Exercise – Rewrite everything from the line containing "[6, 57, 53, 123]" down to the line containing "A: Toilet paper holder.", both included, as a JSON list of strings with one string per line and blank lines left out.

Task material –
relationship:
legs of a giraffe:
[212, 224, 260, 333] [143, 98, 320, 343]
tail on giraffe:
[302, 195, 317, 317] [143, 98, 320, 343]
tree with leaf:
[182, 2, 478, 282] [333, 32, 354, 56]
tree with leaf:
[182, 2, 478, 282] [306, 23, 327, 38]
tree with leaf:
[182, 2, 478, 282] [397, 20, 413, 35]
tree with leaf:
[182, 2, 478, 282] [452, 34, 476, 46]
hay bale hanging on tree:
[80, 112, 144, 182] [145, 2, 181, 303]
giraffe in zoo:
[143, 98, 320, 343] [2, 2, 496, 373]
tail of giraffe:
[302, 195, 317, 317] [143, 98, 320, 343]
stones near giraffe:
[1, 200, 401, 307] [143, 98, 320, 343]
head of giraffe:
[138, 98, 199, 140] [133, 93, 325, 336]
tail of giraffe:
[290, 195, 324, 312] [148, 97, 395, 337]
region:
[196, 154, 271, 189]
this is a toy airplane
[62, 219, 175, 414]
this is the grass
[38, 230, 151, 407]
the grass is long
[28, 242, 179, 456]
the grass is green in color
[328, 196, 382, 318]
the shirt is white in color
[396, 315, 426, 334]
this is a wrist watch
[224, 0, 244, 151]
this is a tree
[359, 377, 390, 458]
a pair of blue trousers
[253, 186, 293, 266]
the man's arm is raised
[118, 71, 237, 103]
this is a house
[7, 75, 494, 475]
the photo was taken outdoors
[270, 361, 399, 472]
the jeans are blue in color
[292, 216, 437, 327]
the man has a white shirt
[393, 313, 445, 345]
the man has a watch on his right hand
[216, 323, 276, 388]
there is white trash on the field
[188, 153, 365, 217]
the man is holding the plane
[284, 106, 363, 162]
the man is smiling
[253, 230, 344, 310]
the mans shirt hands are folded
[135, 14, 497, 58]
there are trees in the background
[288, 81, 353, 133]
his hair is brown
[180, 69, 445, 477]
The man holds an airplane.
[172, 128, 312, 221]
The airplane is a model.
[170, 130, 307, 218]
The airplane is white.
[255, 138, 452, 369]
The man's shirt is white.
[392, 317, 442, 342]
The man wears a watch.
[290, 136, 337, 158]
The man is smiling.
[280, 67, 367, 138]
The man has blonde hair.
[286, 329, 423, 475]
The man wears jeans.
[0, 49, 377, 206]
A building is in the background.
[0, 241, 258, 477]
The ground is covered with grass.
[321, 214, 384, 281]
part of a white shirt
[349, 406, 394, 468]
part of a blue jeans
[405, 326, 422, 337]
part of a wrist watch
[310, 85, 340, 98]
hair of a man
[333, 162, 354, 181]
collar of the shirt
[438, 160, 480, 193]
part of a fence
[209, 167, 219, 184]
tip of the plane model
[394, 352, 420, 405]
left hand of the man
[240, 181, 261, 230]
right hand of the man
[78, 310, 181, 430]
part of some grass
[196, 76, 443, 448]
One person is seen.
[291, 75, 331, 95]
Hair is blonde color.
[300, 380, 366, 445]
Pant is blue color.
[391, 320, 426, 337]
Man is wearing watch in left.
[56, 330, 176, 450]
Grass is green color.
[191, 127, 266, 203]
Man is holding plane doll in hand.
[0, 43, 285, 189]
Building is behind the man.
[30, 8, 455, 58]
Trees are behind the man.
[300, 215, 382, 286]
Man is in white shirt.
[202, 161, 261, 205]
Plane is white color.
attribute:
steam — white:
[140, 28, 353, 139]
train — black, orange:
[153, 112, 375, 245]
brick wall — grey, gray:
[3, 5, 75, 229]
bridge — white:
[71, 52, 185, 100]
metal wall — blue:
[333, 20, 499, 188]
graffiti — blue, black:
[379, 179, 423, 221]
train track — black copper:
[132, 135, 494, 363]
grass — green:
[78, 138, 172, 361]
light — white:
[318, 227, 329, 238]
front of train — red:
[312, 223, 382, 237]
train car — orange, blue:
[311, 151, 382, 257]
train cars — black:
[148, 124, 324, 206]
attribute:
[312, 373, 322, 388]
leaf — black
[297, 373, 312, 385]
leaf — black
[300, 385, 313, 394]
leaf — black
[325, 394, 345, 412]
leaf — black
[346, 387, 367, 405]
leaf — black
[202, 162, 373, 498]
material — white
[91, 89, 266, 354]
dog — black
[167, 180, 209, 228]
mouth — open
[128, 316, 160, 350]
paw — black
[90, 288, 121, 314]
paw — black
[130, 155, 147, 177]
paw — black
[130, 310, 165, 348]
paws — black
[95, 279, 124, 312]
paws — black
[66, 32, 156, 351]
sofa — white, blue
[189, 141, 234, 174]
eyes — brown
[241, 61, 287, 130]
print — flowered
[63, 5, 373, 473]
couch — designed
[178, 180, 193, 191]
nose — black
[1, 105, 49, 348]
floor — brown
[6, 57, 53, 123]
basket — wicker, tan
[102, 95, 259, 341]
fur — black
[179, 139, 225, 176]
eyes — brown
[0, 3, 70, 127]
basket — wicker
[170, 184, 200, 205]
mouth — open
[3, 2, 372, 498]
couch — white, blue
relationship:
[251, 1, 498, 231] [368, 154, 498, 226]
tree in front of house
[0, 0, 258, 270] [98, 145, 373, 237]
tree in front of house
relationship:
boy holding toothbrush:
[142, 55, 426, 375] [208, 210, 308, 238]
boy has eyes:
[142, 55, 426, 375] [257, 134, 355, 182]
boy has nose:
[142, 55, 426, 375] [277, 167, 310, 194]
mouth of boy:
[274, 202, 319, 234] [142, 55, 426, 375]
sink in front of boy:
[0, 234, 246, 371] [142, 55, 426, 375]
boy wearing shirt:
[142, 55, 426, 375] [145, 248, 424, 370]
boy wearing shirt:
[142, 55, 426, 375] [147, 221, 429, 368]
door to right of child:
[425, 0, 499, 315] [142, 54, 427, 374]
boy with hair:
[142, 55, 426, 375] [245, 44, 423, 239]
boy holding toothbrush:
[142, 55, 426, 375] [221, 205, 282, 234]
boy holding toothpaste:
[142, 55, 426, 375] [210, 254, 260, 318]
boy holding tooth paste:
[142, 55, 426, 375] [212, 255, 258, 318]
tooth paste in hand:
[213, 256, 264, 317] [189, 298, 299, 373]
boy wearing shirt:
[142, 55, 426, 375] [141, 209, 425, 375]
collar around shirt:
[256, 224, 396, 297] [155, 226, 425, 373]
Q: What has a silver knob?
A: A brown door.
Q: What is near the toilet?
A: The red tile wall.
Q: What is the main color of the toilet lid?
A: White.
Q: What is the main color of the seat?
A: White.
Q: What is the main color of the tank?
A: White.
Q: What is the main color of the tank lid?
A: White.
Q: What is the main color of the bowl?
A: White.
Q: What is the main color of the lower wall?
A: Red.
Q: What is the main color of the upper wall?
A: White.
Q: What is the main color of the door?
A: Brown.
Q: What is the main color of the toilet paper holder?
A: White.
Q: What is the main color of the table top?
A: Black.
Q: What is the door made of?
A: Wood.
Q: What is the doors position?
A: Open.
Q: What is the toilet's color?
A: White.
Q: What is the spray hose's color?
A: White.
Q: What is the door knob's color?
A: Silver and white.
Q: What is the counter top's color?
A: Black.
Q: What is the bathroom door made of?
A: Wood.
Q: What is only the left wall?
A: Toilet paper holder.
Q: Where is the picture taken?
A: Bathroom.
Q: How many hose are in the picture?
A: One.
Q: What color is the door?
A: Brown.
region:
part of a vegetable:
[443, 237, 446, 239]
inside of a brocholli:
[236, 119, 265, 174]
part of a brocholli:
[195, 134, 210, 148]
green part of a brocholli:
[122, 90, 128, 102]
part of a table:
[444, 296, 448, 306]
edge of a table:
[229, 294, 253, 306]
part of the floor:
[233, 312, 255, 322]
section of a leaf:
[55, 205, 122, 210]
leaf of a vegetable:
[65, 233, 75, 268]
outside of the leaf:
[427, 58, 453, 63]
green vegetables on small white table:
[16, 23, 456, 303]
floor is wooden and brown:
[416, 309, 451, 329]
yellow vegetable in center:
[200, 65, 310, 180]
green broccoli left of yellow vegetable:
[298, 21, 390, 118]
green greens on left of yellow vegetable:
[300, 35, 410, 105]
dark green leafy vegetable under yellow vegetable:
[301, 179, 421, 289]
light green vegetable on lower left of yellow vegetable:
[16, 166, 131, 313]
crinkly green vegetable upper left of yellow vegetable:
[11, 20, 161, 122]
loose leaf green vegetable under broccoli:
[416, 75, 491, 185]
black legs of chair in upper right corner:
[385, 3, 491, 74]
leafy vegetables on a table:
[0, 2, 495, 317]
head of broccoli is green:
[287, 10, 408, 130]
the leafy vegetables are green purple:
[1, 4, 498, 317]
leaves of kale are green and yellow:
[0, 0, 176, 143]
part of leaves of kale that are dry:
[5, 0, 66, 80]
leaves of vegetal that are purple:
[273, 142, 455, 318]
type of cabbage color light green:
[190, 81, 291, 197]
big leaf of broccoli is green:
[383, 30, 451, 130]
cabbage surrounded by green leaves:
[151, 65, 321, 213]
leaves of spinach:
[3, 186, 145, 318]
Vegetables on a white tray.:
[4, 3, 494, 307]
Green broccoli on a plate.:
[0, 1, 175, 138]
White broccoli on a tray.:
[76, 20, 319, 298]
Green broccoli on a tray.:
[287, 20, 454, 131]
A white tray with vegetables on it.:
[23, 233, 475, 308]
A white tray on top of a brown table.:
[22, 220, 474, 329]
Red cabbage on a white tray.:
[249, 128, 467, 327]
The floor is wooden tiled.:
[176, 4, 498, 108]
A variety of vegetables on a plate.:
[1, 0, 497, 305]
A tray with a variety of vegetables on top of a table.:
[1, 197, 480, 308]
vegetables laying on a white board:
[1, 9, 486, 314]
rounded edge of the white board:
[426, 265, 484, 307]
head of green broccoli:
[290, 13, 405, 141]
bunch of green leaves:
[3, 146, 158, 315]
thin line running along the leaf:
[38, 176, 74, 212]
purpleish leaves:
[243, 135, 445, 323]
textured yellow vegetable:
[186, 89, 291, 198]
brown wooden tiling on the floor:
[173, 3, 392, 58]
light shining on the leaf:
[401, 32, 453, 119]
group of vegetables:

Task response –
[
  "[6, 57, 53, 123]",
  "basket — wicker, tan",
  "[102, 95, 259, 341]",
  "fur — black",
  "[179, 139, 225, 176]",
  "eyes — brown",
  "[0, 3, 70, 127]",
  "basket — wicker",
  "[170, 184, 200, 205]",
  "mouth — open",
  "[3, 2, 372, 498]",
  "couch — white, blue",
  "relationship:",
  "[251, 1, 498, 231] [368, 154, 498, 226]",
  "tree in front of house",
  "[0, 0, 258, 270] [98, 145, 373, 237]",
  "tree in front of house",
  "relationship:",
  "boy holding toothbrush:",
  "[142, 55, 426, 375] [208, 210, 308, 238]",
  "boy has eyes:",
  "[142, 55, 426, 375] [257, 134, 355, 182]",
  "boy has nose:",
  "[142, 55, 426, 375] [277, 167, 310, 194]",
  "mouth of boy:",
  "[274, 202, 319, 234] [142, 55, 426, 375]",
  "sink in front of boy:",
  "[0, 234, 246, 371] [142, 55, 426, 375]",
  "boy wearing shirt:",
  "[142, 55, 426, 375] [145, 248, 424, 370]",
  "boy wearing shirt:",
  "[142, 55, 426, 375] [147, 221, 429, 368]",
  "door to right of child:",
  "[425, 0, 499, 315] [142, 54, 427, 374]",
  "boy with hair:",
  "[142, 55, 426, 375] [245, 44, 423, 239]",
  "boy holding toothbrush:",
  "[142, 55, 426, 375] [221, 205, 282, 234]",
  "boy holding toothpaste:",
  "[142, 55, 426, 375] [210, 254, 260, 318]",
  "boy holding tooth paste:",
  "[142, 55, 426, 375] [212, 255, 258, 318]",
  "tooth paste in hand:",
  "[213, 256, 264, 317] [189, 298, 299, 373]",
  "boy wearing shirt:",
  "[142, 55, 426, 375] [141, 209, 425, 375]",
  "collar around shirt:",
  "[256, 224, 396, 297] [155, 226, 425, 373]",
  "Q: What has a silver knob?",
  "A: A brown door.",
  "Q: What is near the toilet?",
  "A: The red tile wall.",
  "Q: What is the main color of the toilet lid?",
  "A: White.",
  "Q: What is the main color of the seat?",
  "A: White.",
  "Q: What is the main color of the tank?",
  "A: White.",
  "Q: What is the main color of the tank lid?",
  "A: White.",
  "Q: What is the main color of the bowl?",
  "A: White.",
  "Q: What is the main color of the lower wall?",
  "A: Red.",
  "Q: What is the main color of the upper wall?",
  "A: White.",
  "Q: What is the main color of the door?",
  "A: Brown.",
  "Q: What is the main color of the toilet paper holder?",
  "A: White.",
  "Q: What is the main color of the table top?",
  "A: Black.",
  "Q: What is the door made of?",
  "A: Wood.",
  "Q: What is the doors position?",
  "A: Open.",
  "Q: What is the toilet's color?",
  "A: White.",
  "Q: What is the spray hose's color?",
  "A: White.",
  "Q: What is the door knob's color?",
  "A: Silver and white.",
  "Q: What is the counter top's color?",
  "A: Black.",
  "Q: What is the bathroom door made of?",
  "A: Wood.",
  "Q: What is only the left wall?",
  "A: Toilet paper holder."
]